▸ ASSIGNMENT 1: According to the comment thread, in about what percentage of the land supposedly set aside for Jewish settlement was the emirate of Transjordan created?
▸ ASSIGNMENT 2: Retype the comment thread from "The Arabs have" to "any foreign Power.".

▸ PAGE EXTRACT:
--------------------

6 Responses to “Palestine – European Union Drowns In Sea Of Inconsistencies”
  1. Leon Poddebsky says:

    Is it correct that these EU offences actually violate international trade laws of the World Trade Organisation?

    There may be a place for Shurat haDin action in this matter.

    • DavidSinger says:

      Leon

      There is a powerful legal opinion that supports your question – which can be read in detail here:
      http://kohelet.org.il/uploads/file/KPF35_challenge%20EU_141015PublicElectronic%20november2015.pdf

      It is an opinion that I hope the Government of Israel will act on if it cannot achieve some modicum of agreement with the EU – such as labelling any such goods as “Products of Judea and Samaria” which properly designates the origin of any such products.

      This would test the sincerity and concern of the EU. If the EU refuses to agree to such wording then it should be taken to Court and the issue be legally dealt with.

  2. Paul Winter says:

    If I read my history correctly, the League of Nations set up the mandates principle in 1919 and the Treaty of Sevres handed control of a part of the Ottoman Empire to the UK to set up the Jewish homeland in 1920. The Brits chopped of 74% of their mandate in 1921 and created their puppet state of Trans-Jordan in 1923. (They also handed over 1% of their mandate – the Golan where the JNF had established farms and still owns lands – to France). I cannot find anything in any of the treaties about East Jerusalem; treaties simply called for freedom of worship for all faiths.

    The 1947 UN partition plan was a dog’s breakfast of Jewish and non-Jewish territories with Jerusalem (all of it) being a special excision whose residents would vote on its affiliation after 10 years.

    The Jews accepted the bits that would make up their patchwork state while the Arabs rejected the plan and in defiance of the UN formally attacked the Jewish state a day after it was declared.

    The Arabs have no rights. You cannot wage aggressive war or a terror campaign to get what you failed to get in court and then go to court as the plaintiff to get what you failed to get illegally through force of arms. The EU is acting immorally and illegally in ignoring UNSC 242.

    • DavidSinger says:

      Paul

      Not totally correct.

      The Brits chopped nothing off nor did they create their puppet state in 1923. They had no power to do so under article 5 of the Mandate which prevented any Palestine territory being ceded or leased to, or in any way place under the control of the Government of any foreign Power.

      A fiction – an emirate of Transjordan was therefore created between 1923-1946 in about 78% of the land supposedly set aside for Jewish settlement – and Britain accepting full responsibility as Mandatory – made sure no Jews could settle in Transjordan – restricting their occupation to the remaining 22% between the Mediterranean and the Jordan River.

--------------------

▸ Data drawn from a collection:
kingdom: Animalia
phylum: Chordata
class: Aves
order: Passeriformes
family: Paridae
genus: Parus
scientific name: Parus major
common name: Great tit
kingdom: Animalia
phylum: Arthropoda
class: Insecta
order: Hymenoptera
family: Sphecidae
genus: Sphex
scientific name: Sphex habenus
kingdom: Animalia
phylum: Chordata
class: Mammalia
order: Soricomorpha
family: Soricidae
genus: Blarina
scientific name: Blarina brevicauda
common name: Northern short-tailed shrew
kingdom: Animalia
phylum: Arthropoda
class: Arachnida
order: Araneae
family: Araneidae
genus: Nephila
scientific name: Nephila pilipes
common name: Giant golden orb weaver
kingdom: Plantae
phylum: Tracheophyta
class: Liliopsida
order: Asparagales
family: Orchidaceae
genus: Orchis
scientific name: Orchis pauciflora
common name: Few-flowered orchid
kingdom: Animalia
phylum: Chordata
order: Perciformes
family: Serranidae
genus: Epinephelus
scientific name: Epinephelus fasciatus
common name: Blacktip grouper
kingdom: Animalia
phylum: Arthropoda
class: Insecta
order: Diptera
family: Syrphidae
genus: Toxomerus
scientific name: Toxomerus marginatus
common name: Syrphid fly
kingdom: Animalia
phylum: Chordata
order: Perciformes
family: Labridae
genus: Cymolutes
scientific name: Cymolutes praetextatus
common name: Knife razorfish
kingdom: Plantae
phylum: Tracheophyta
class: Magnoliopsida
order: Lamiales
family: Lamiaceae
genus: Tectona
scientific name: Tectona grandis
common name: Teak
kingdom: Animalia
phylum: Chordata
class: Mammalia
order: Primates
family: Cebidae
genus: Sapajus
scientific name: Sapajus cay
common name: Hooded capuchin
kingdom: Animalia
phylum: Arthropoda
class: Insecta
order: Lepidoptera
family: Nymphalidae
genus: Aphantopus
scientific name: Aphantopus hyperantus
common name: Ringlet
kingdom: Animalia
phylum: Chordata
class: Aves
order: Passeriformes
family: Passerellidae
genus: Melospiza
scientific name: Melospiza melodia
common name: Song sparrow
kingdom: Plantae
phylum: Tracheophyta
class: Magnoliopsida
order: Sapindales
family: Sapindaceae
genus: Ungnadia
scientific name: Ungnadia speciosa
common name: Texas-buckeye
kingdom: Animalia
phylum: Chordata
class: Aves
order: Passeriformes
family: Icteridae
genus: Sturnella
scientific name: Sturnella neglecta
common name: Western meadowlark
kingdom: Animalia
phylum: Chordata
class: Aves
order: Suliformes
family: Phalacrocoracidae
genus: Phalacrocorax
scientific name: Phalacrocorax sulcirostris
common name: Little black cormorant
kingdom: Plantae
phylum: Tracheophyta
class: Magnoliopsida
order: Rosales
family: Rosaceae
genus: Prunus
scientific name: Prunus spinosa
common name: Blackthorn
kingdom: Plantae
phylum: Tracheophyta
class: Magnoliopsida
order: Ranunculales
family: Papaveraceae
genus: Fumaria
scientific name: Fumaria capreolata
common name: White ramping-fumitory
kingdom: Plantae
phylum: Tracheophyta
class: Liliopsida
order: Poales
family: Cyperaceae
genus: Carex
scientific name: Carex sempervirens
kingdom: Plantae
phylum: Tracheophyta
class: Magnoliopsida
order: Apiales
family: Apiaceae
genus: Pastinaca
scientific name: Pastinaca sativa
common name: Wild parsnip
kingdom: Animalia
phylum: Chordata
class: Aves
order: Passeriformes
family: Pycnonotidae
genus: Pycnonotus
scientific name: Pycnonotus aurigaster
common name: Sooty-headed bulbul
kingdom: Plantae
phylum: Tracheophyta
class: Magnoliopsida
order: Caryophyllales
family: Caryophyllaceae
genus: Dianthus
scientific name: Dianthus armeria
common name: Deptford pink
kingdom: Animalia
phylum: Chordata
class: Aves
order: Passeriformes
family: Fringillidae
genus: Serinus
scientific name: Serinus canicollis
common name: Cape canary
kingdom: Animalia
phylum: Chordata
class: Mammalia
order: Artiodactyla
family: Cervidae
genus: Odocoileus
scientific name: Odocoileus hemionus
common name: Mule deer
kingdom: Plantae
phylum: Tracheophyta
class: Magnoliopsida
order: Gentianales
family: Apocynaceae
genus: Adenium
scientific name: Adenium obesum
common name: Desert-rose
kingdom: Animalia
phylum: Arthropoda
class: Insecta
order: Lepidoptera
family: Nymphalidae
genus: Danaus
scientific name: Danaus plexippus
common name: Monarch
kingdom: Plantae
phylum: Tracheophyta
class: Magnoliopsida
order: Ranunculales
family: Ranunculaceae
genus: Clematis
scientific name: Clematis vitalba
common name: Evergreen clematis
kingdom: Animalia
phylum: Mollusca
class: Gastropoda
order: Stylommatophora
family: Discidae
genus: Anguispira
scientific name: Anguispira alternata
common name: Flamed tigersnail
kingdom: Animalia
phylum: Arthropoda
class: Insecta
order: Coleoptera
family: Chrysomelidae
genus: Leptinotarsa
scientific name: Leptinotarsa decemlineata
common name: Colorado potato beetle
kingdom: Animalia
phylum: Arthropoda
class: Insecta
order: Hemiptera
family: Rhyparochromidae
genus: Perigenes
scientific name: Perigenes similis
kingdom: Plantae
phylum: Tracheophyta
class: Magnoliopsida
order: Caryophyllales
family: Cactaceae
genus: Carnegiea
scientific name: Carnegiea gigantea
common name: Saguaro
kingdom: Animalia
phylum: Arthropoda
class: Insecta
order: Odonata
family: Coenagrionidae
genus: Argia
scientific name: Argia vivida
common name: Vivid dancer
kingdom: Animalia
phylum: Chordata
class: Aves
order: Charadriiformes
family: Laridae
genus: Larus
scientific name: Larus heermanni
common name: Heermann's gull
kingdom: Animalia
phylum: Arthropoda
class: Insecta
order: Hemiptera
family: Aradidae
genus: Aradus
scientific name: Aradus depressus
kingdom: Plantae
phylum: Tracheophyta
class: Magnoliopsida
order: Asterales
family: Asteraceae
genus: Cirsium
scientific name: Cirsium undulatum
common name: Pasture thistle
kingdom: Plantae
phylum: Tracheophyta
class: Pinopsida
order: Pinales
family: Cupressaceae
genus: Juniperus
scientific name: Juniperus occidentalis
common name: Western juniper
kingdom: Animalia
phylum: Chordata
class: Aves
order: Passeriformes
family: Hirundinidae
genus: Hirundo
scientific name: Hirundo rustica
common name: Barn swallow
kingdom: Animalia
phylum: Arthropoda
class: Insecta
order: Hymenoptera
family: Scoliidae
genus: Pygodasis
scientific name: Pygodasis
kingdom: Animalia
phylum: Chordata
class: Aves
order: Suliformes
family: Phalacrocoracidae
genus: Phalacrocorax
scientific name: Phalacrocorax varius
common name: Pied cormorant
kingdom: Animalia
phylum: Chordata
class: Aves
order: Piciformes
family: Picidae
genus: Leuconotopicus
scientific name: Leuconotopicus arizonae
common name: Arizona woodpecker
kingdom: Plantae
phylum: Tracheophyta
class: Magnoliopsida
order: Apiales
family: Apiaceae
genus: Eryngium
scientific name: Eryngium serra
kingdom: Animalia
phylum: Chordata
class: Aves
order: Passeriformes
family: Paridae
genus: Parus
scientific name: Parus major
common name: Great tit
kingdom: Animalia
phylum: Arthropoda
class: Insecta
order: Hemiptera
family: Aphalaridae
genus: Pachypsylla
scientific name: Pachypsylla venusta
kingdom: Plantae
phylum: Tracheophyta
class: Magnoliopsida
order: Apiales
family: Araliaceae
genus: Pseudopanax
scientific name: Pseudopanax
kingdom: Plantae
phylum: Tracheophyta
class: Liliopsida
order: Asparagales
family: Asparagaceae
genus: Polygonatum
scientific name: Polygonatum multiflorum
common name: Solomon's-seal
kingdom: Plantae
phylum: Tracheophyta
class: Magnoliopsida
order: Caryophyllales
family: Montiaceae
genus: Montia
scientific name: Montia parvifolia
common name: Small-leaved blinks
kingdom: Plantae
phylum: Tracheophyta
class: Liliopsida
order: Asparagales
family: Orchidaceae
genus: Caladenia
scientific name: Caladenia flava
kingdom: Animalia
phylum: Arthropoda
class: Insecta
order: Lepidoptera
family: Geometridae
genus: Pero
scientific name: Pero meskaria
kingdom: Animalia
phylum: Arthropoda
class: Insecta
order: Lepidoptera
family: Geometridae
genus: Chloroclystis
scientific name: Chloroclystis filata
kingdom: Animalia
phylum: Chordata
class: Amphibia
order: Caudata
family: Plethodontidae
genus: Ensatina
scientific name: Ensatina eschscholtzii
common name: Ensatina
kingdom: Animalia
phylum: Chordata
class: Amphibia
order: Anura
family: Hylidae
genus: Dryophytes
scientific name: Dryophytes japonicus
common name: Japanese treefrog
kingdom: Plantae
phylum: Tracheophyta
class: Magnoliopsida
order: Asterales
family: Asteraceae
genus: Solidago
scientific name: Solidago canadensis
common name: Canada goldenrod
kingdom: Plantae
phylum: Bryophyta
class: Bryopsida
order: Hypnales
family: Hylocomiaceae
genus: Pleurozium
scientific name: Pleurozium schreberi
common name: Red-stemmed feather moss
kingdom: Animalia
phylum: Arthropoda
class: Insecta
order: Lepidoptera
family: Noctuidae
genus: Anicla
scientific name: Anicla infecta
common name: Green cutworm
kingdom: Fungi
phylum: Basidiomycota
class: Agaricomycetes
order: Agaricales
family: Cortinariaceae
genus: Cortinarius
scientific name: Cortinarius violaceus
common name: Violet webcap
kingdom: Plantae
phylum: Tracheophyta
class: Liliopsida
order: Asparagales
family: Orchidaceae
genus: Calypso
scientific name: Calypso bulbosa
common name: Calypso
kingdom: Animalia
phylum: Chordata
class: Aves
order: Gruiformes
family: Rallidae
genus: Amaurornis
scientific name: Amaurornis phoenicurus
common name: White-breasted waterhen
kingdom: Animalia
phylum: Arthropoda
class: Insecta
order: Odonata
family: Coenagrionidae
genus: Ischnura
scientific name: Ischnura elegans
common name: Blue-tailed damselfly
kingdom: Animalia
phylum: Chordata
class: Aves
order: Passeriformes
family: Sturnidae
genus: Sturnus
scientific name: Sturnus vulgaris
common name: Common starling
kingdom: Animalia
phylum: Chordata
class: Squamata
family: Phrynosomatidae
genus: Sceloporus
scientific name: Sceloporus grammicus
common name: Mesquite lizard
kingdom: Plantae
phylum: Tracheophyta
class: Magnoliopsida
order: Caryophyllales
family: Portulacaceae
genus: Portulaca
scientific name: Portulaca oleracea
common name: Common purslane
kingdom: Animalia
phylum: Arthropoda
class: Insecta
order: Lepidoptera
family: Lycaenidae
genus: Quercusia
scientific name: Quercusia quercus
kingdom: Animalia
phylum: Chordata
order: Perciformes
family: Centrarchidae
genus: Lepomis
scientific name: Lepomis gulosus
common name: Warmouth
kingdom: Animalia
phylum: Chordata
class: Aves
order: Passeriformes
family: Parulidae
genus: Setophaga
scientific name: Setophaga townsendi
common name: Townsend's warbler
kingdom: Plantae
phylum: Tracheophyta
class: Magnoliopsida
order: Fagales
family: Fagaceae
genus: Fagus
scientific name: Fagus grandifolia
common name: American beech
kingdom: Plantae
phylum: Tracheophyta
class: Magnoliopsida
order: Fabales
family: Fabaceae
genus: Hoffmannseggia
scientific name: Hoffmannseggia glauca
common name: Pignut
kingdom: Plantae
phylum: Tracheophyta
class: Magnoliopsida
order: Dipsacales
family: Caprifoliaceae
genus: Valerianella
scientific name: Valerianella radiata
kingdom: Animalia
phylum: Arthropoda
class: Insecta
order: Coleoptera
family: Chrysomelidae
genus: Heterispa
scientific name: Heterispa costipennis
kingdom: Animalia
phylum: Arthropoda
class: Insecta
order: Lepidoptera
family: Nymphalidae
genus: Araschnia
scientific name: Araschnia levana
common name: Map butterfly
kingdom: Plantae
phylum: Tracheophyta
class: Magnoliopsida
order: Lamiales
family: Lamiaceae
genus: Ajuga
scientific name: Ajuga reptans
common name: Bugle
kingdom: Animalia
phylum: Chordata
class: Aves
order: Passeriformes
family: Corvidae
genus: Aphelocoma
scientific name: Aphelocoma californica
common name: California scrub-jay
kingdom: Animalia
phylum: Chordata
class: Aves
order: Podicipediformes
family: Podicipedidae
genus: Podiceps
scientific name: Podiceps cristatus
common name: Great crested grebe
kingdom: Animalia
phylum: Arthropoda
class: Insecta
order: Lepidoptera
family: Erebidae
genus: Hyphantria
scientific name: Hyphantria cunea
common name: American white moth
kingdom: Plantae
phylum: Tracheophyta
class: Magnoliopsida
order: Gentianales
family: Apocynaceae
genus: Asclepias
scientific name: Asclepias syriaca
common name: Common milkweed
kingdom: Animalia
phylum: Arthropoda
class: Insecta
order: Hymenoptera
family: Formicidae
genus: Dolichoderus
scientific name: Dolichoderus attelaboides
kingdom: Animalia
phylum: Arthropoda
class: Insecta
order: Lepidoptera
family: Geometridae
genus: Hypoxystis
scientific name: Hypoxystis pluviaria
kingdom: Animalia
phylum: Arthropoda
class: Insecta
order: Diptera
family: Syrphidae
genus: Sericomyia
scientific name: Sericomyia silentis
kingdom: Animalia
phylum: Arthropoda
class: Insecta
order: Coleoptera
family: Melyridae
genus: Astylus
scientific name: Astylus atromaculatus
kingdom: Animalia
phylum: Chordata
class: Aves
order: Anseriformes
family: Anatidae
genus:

--------------------

▸ RESPONSE AREA 1: About 78%.

▸ RESPONSE AREA 2:
The Arabs have no rights. You cannot wage aggressive war or a terror campaign to get what you failed to get in court and then go to court as the plaintiff to get what you failed to get illegally through force of arms. The EU is acting immorally and illegally in ignoring UNSC 242.

    • DavidSinger says:

      Paul

      Not totally correct.

      The Brits chopped nothing off nor did they create their puppet state in 1923. They had no power to do so under article 5 of the Mandate which prevented any Palestine territory being ceded or leased to, or in any way place under the control of the Government of any foreign Power.